What you need to do =>
Answer these questions about the blog post below, one per line:
(a) What temperature does the post suggest Marseille might have today?
(b) Which conference did the paper fail to get into?
(c) In the patent-classification example, how many training examples are available?

Provided passage =>
################
Saturday, February 9, 2013

Break from machine learning

France is currently quite cold. But I understand that we don't have nearly as much snow as you have in Ontario. We don't seem to have nearly as much time these days as we once did for some reason and it also gets dark very early and (as I said) it's pretty cold so I think for all of those reasons in some combined way we don't have as many photos to post as we once did and the original purpose of this blog was really to be a "photo blog" as Tom once suggested so that's too bad! But, I'm sure the photos will start coming back when it gets warmer and the days get longer and we (maybe) start having some more time somehow. In fact, this (the photo taking) might happen soon because we have a couple of friends coming at the end of the month and we'll likely do some kind of trip with them maybe to the South in search of some warmer temperatures (I think it's maybe 15 degrees in Marseille today)..

Unfortunately I got the response last night that our paper was not accepted to the WWW conference in May so I won't be going to Rio de Janeiro which is lamentable but life goes on I suppose. It's good work though (I think) but not fully developed yet and I think as we work on it and improve some things and get more results we'll get it at another conference (although in all likelihood it won't be as cool as the WWW conference and won't have as great of a location as Rio). Work is fine but moving along slowly as is usual it seems for me. I'm doing some work on "multi-task learning" which builds on the stuff being explained in the Grenoble Blog Tutorial Sets (TM) but here we try to improve our ability to learn by exploiting similarities in tasks. So for example let's say you're trying to classify patents into related/non-related to your area of interest but you only have 100 training examples and someone else wants to classify scientific papers into related/not-related to your area of interest but only has little training data as well. Well there's likely some latent features that are similar in each of the tasks and so even though they're not the same task if we learn them at the same time we can take advantage of the similarities between them and the extra training data from the other task. It is hard stuff in my opinion.
################
Extracted entries =>

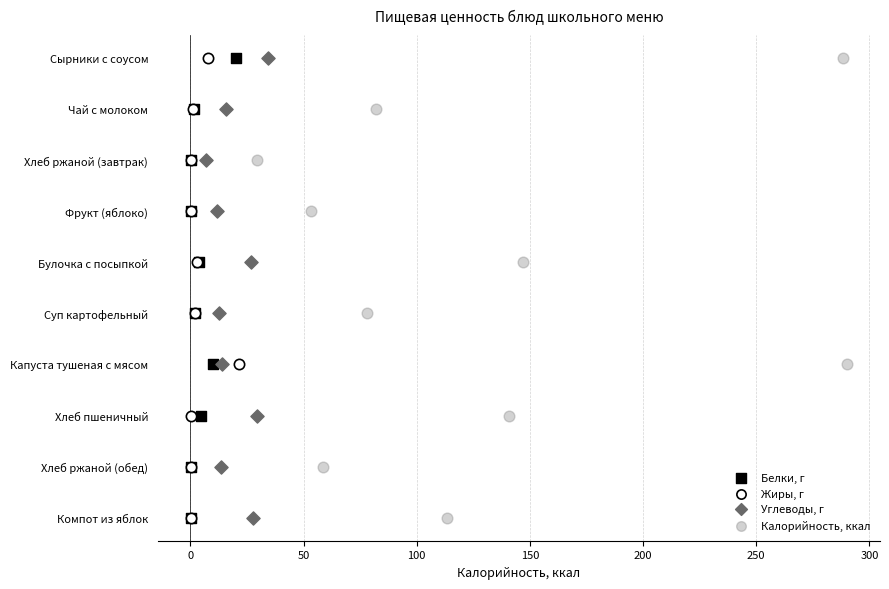

What are all the series names shown in the legend?

Белки, г, Жиры, г, Углеводы, г, Калорийность, ккал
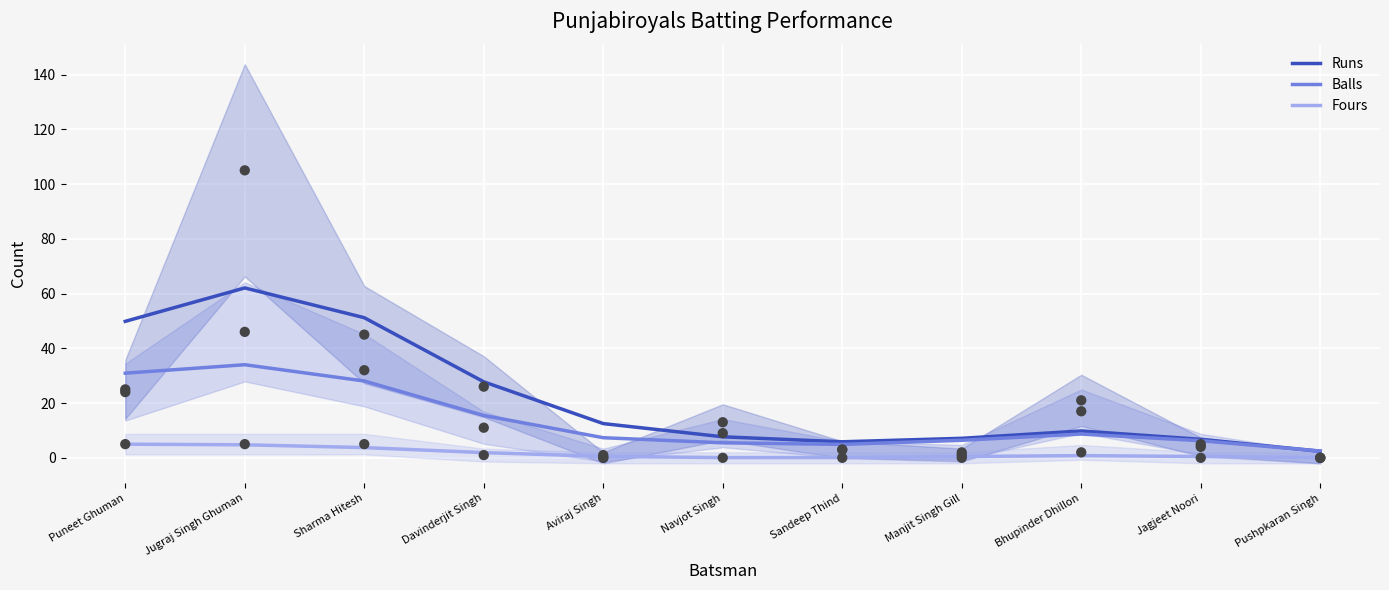

Which series reaches the maximum Y coordinate?

Runs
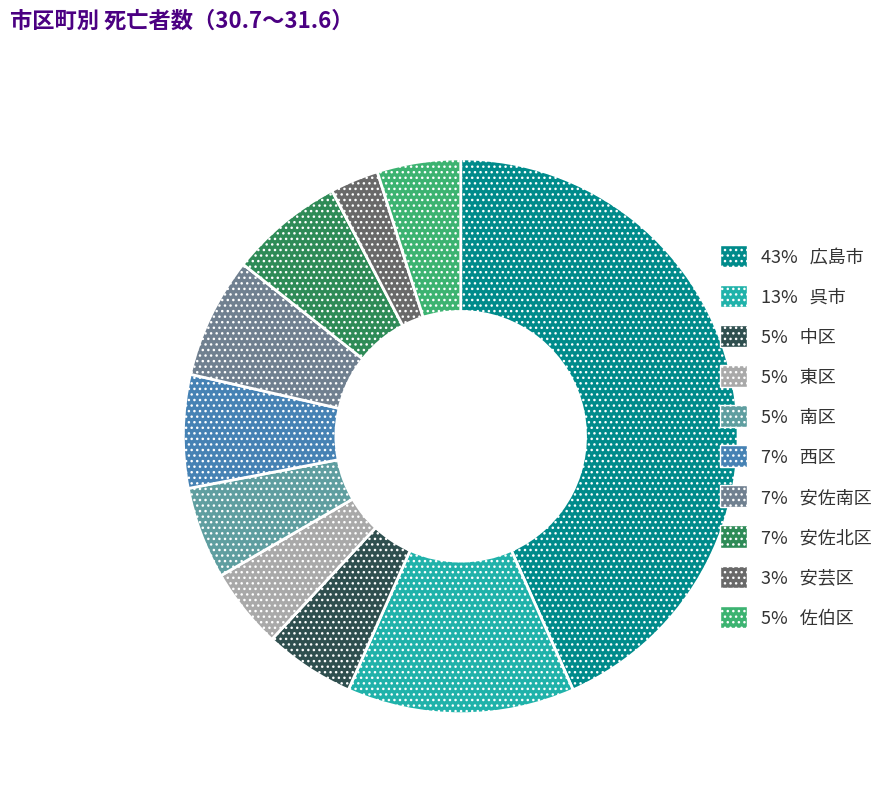

How many segments does this pie chart have?

10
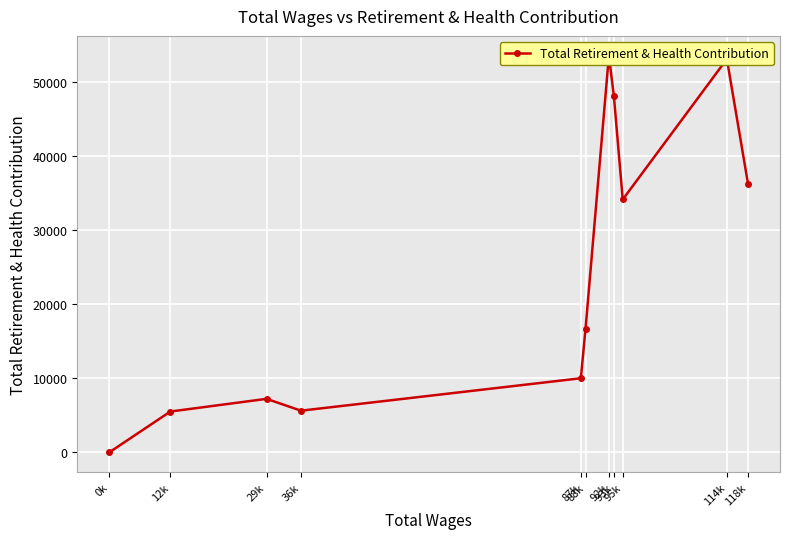

Between 0k and 36k, which is larger?

36k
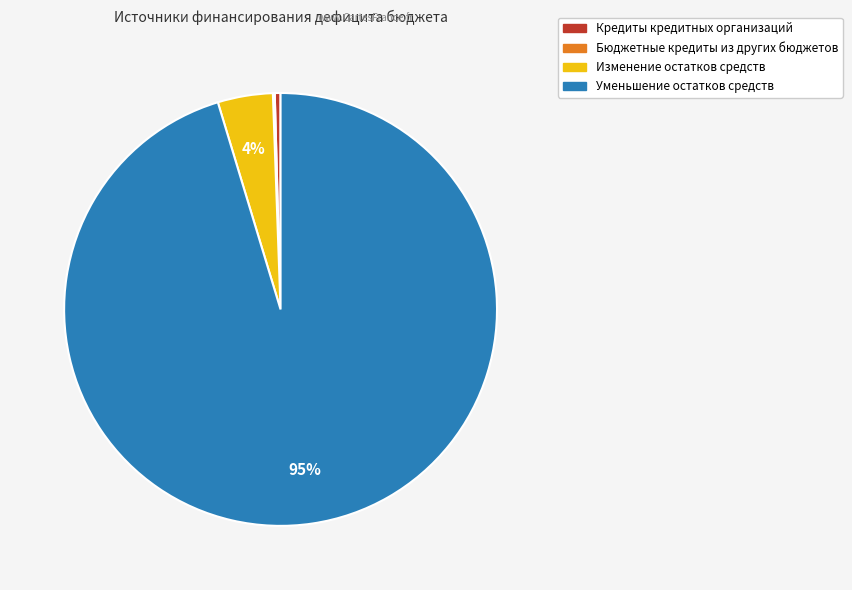

What is the majority slice?

Уменьшение остатков средств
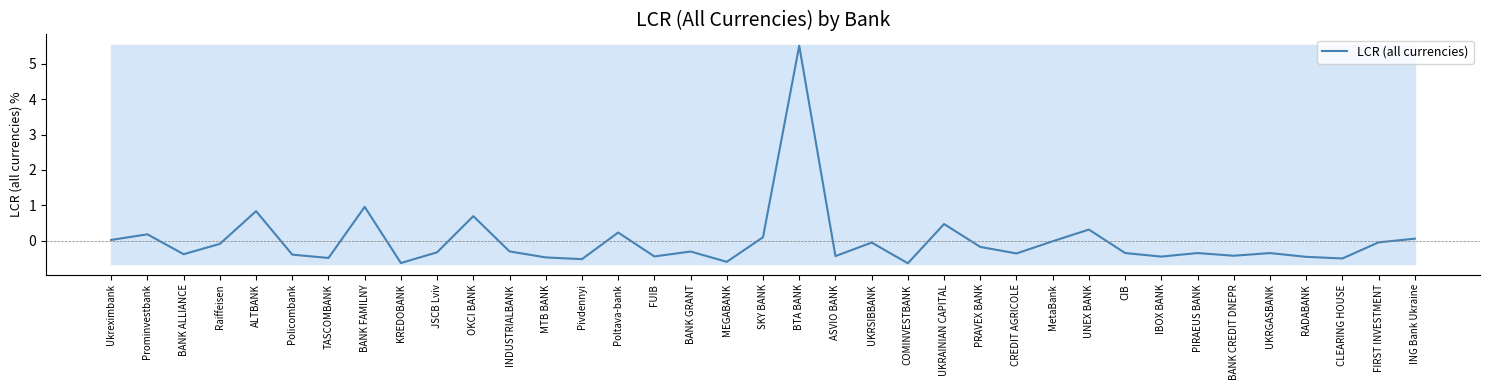

At which category does the chart reach its minimum across all series?

COMINVESTBANK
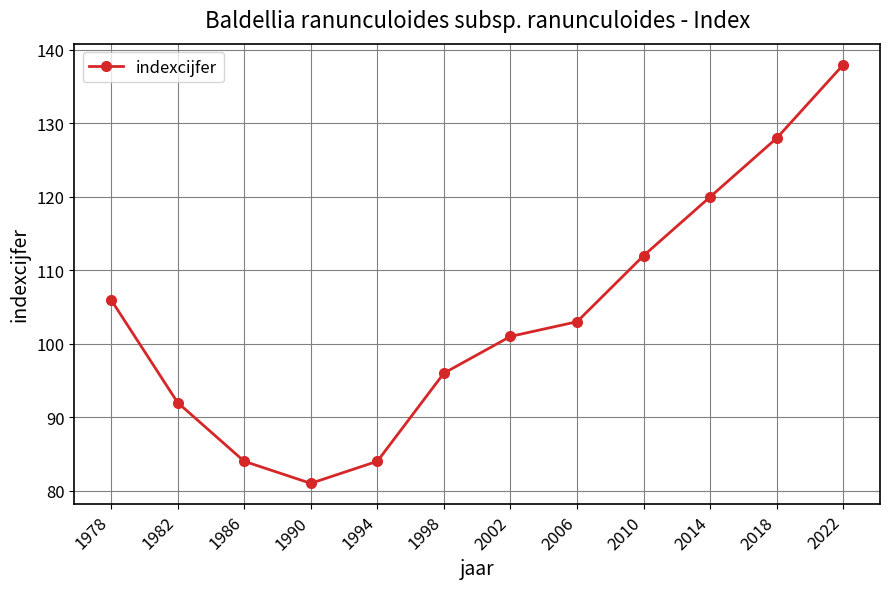

Read the value at 1998, to the nearest 10.

100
################
The answer =>
(a) Maybe 15 degrees.
(b) The WWW conference.
(c) 100.